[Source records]

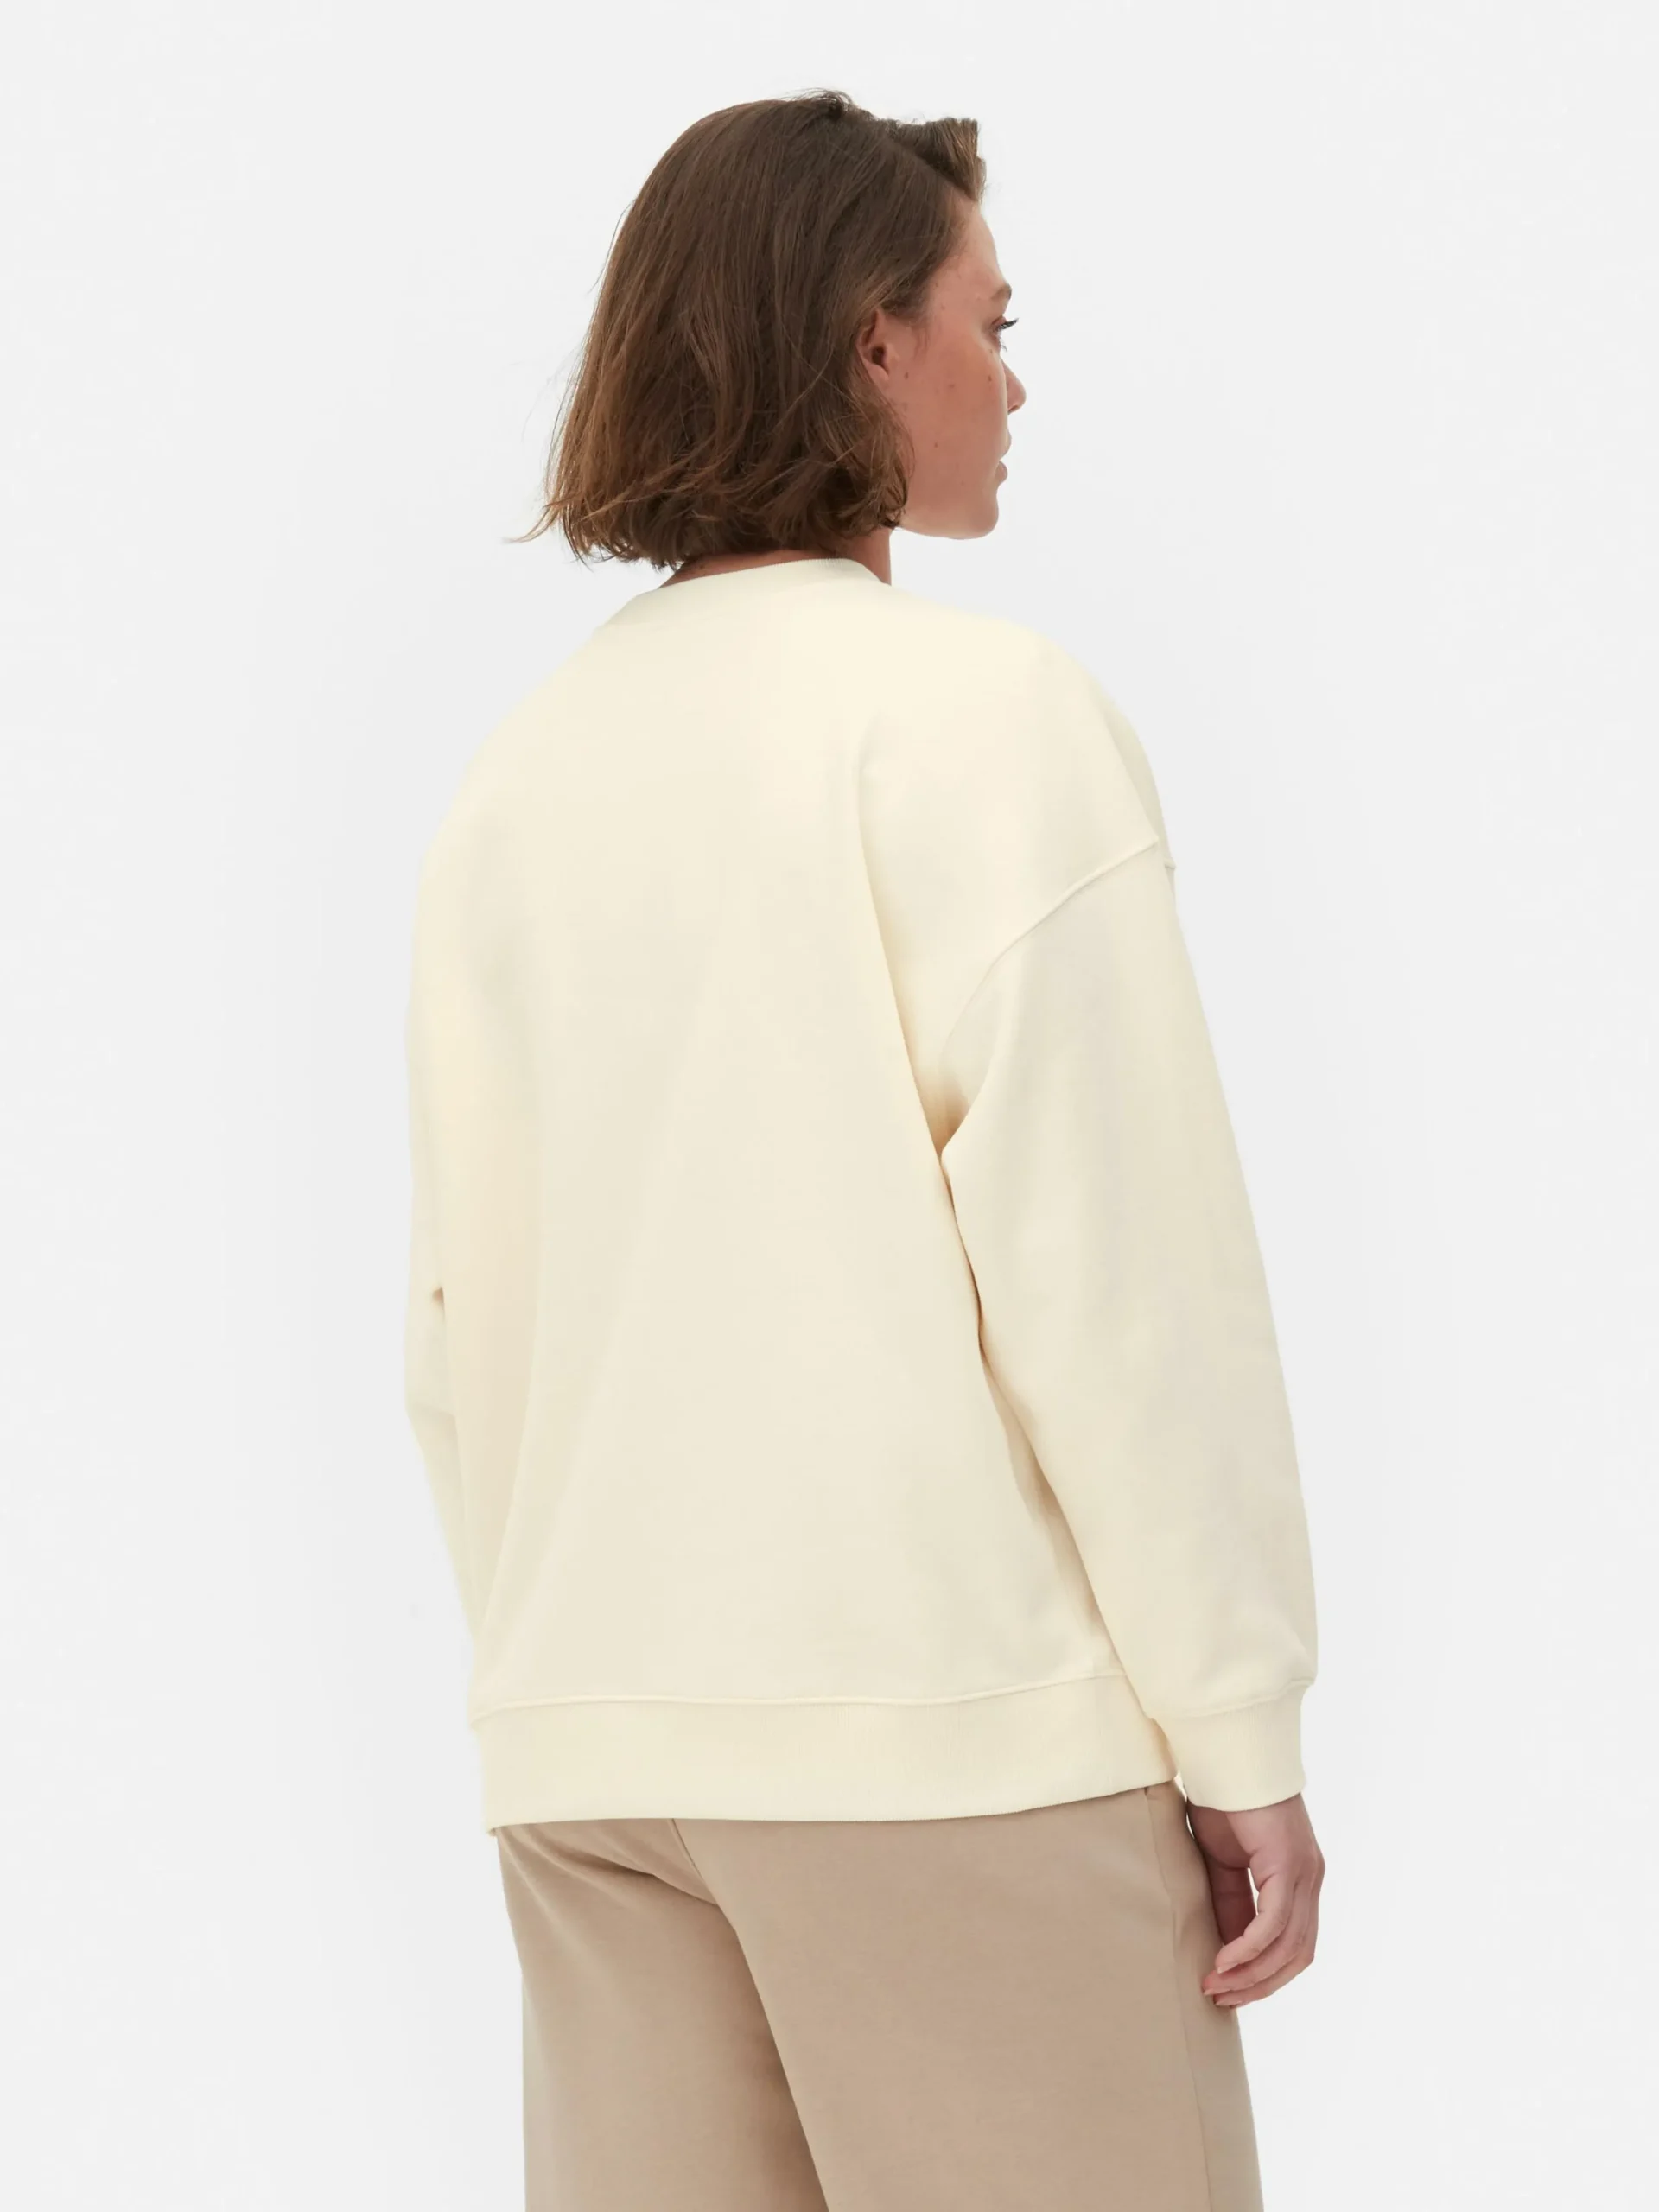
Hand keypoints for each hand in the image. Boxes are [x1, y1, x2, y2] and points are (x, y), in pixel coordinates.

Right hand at [1186, 1790, 1324, 2008]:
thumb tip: (1229, 1949)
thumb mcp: (1223, 1864)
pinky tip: (1223, 1960)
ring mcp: (1303, 1874)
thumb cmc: (1223, 1801)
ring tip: (1216, 1986)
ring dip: (1251, 1974)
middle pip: (1296, 1955)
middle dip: (1258, 1985)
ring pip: (1287, 1946)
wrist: (1227, 1757)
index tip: (1228, 1992)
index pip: (1292, 1945)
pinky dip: (1248, 1948)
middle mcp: (1309, 1880)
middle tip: (1221, 1999)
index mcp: (1297, 1880)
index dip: (1263, 1975)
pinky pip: (1272, 1923)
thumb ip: (1231, 1904)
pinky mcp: (1288, 1866)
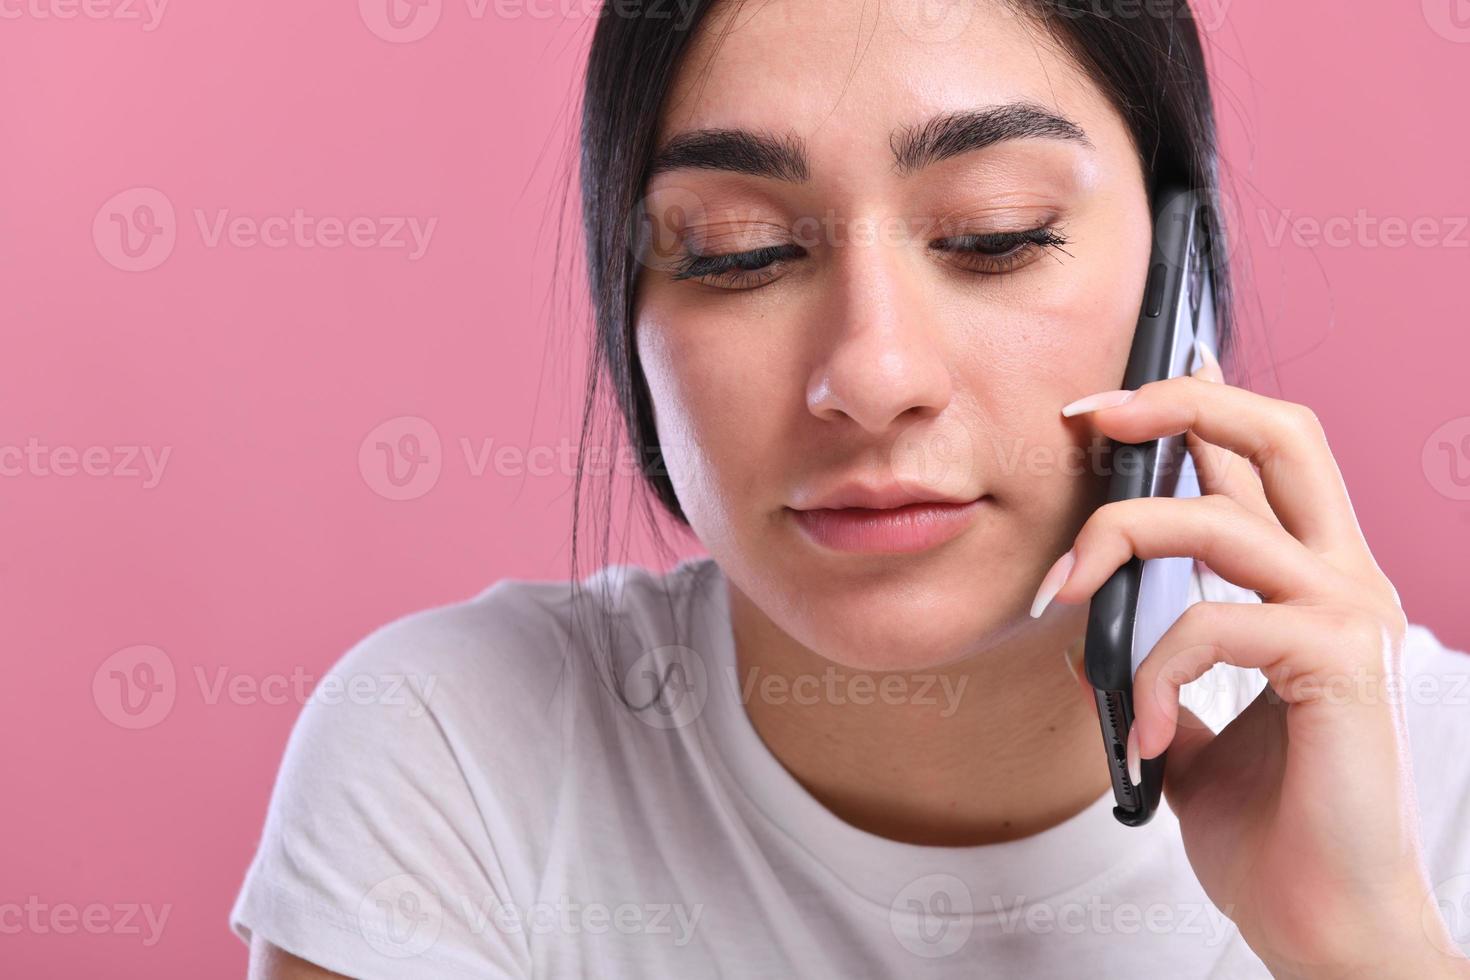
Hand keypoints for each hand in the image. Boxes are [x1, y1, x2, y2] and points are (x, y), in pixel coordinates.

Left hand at [1033, 344, 1469, 978]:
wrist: (1327, 925)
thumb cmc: (1276, 835)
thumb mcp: (1193, 734)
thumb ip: (1161, 677)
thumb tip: (1092, 646)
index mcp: (1313, 586)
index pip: (1257, 461)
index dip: (1183, 413)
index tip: (1097, 416)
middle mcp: (1345, 582)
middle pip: (1281, 432)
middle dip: (1179, 401)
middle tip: (1092, 417)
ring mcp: (1351, 616)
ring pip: (1221, 521)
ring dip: (1119, 540)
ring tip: (1063, 595)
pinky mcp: (1341, 664)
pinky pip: (1211, 625)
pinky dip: (1150, 672)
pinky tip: (1137, 735)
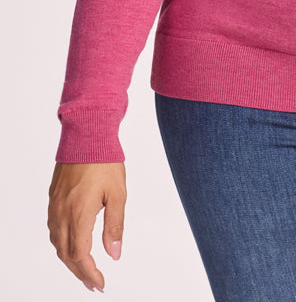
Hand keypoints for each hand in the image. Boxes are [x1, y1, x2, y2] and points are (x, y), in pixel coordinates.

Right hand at [48, 162, 126, 291]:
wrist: (86, 135)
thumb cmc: (104, 161)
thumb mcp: (117, 194)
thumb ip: (115, 226)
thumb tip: (115, 254)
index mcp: (79, 214)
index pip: (81, 256)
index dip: (90, 274)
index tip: (100, 284)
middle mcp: (62, 213)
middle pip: (66, 255)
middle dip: (80, 272)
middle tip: (94, 283)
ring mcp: (55, 206)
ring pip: (58, 243)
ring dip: (70, 260)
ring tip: (84, 269)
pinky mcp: (53, 198)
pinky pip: (54, 229)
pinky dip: (62, 244)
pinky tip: (72, 245)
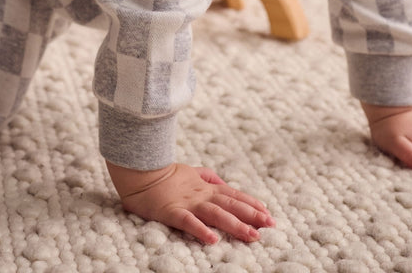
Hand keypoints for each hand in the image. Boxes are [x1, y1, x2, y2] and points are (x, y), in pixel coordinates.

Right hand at [106, 160, 274, 243]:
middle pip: (230, 205)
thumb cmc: (164, 174)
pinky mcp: (172, 212)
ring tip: (252, 235)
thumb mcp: (190, 172)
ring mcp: (188, 203)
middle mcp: (201, 195)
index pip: (233, 195)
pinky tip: (214, 240)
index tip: (267, 212)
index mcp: (205, 187)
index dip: (251, 203)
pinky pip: (188, 222)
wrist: (140, 172)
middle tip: (270, 225)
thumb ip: (207, 176)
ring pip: (216, 214)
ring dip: (235, 225)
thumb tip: (222, 182)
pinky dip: (201, 230)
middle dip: (251, 215)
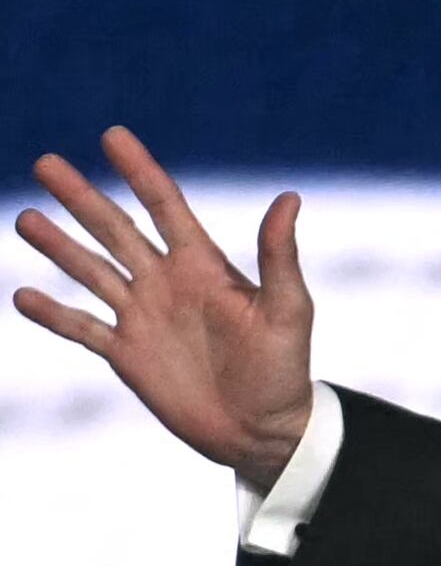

* _Task to complete_: Without the pictures, give all the records above again exactly.

* _Solution_:
Hand keypoints for each hand in the image. Boxes are [x1, y1, x2, y2] and points are (x, y), in pixel coordinates.

Right hand at [1186, 1790, 1324, 2008]:
thumb tip: (1229, 1949)
thumb mcp: (1223, 1864)
pinky tip: (1223, 1960)
ring mcp: (1303, 1874)
thumb cmc: (1223, 1801)
ring tip: (1216, 1986)
ring dip: (1251, 1974)
middle pip: (1296, 1955)
middle dip: (1258, 1985)
ring pip: (1287, 1946)
wrist: (1227, 1757)
index tip: (1228, 1992)
index pip: (1292, 1945)
pinky dip: (1248, 1948)
middle mcp: (1309, 1880)
middle tip: (1221, 1999)
index mcp: (1297, 1880)
index dip: (1263, 1975)
pinky pip: (1272, 1923)
thumb ip: (1231, 1904)
pinky mcp: (1288, 1866)
Hand keypoints for each hand in the image. Boxes are [x1, y1, x2, y2] and points are (x, y), in pixel coordinates.

Left hand at [1033, 344, 1469, 978]:
wrist: (1327, 925)
thumb cmc: (1276, 835)
thumb mcp: (1193, 734)
thumb ip: (1161, 677)
thumb tip: (1092, 646)
index mcp: (1313, 586)
index pip: (1257, 461)
index dip: (1183, 413)
index tip: (1097, 416)
middle mcp: (1345, 582)
middle pip: (1281, 432)
middle dip: (1179, 401)
middle tip: (1092, 417)
ring mcp: (1351, 616)
ring pip: (1221, 521)
ring dip: (1119, 540)
ring tip: (1063, 595)
pinky mcp: (1341, 664)
pinky pip: (1211, 625)
pinky dip: (1150, 672)
pinky tip: (1137, 735)
Hand keypoints for each hand in the image. Boxes are [x1, y1, x2, y2] and points are (x, y), in pixel coordinates.

Right hand at [48, 162, 126, 291]:
wrist: (86, 135)
thumb cmc: (104, 161)
thumb mcp: (117, 194)
thumb ip: (115, 226)
thumb tip: (115, 254)
index mcp: (79, 214)
index pip: (81, 256)
index dip: (90, 274)
index tip: (100, 284)
middle mcp: (62, 213)
middle pip: (66, 255)
middle dip: (80, 272)
middle tip: (94, 283)
ring mcp: (55, 206)
ring pip: (58, 243)
ring dip: (70, 260)
ring tip: (84, 269)
pinky mcp: (53, 198)
pinky pip: (54, 229)
pinky dip: (62, 244)
pinky tip: (72, 245)
Hand keypoints for each hand in the image. Boxes are [x1, y1, x2, y2] and points are (x, y), in pixel coordinates.

Right hand at [106, 160, 274, 243]:
middle pip: (230, 205)
thumb cmc: (164, 174)
pinky mcp: (172, 212)
ring tip: (252, 235)
thumb mcp: (190, 172)
ring mcp: (188, 203)
middle mcp: (201, 195)
index pip: (233, 195)
pinky tip: (214, 240)
index tip: (267, 212)
index mcp: (205, 187)
index dip: (251, 203)
pinky pip: (188, 222)
wrist: (140, 172)
middle tip: (270, 225)
thumb ip: (207, 176)
ring pip: (216, 214)
ring dip: (235, 225)
thumb tip: (222, 182)
pinky dip: (201, 230)
middle dip: (251, 215)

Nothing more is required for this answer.